Abstract

Gas is used in petroleum reservoirs to displace oil for enhanced oil recovery. The microscopic displacement efficiency of gas is very good, but at the reservoir scale the process suffers from poor sweep efficiency, especially in naturally fractured reservoirs. Foam can improve the sweep. There have been considerable scientific contributions toward understanding foam flow in nonfractured porous media, with relatively little work on foam flow in fractured porous media. We investigate foam-generation mechanisms in five fully characterized glass models of fractures with different apertures and correlation lengths of the aperture distribution. We also study the rheology of the in situ-generated foam by varying the superficial velocities of the gas and surfactant solution. We compare the measured pressure gradient against the fracture attributes, aperture, and the correlation length of the aperture. We also compare foam texture as a function of position within the fracture as the generated foam propagates through the fracture.

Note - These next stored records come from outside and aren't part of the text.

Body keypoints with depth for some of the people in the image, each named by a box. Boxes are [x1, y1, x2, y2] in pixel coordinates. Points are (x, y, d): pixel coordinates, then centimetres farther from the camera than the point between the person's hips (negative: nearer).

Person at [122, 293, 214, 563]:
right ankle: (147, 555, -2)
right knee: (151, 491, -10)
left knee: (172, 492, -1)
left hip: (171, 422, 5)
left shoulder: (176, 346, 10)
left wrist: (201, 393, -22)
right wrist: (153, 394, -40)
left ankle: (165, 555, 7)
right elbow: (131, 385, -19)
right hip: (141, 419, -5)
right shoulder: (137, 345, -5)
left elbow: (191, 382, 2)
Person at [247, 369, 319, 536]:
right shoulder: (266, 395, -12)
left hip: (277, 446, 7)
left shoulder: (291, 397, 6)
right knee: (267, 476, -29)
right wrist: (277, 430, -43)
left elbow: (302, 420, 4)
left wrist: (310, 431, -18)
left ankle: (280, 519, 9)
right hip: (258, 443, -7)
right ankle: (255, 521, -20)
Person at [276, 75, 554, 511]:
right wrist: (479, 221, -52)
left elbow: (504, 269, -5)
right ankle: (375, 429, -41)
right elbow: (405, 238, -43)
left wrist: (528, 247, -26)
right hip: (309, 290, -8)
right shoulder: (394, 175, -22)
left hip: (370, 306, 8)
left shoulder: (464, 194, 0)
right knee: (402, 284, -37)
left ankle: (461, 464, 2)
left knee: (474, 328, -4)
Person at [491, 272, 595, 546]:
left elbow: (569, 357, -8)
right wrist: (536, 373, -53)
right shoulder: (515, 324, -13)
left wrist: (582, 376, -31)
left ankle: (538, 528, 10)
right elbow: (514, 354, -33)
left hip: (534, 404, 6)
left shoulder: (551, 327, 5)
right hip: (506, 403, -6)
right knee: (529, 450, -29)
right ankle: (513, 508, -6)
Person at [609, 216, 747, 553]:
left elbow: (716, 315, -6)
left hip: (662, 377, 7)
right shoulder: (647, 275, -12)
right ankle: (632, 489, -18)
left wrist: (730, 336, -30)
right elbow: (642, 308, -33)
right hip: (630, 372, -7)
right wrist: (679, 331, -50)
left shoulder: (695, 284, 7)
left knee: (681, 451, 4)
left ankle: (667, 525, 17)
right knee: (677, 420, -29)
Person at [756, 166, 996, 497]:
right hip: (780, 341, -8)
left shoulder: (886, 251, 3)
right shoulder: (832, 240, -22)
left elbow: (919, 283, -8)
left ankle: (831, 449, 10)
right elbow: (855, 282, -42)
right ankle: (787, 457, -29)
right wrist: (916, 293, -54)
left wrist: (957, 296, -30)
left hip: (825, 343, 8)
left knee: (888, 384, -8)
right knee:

Gas mobility was greatly reduced as a result of in situ foam generation in our model fractures. Foam was generated predominantly by capillary snap-off and lamella division. The measured mobility reduction depends on fracture attributes. Fracture-wall roughness, represented by both the hydraulic aperture and the correlation length of the aperture, plays an important role in foam generation and mobility. The average bubble size increases as the aperture increases, which results in a significant decrease in pressure gradient. Two model fractures show the same two foam-flow regimes central to the understanding of foam in nonfractured porous media: a low-quality regime where pressure gradient is independent of liquid velocity and a high-quality regime where pressure gradient is independent of gas velocity. The mechanisms thought to be behind these two regimes in nonfractured porous media do not apply to these experiments, however.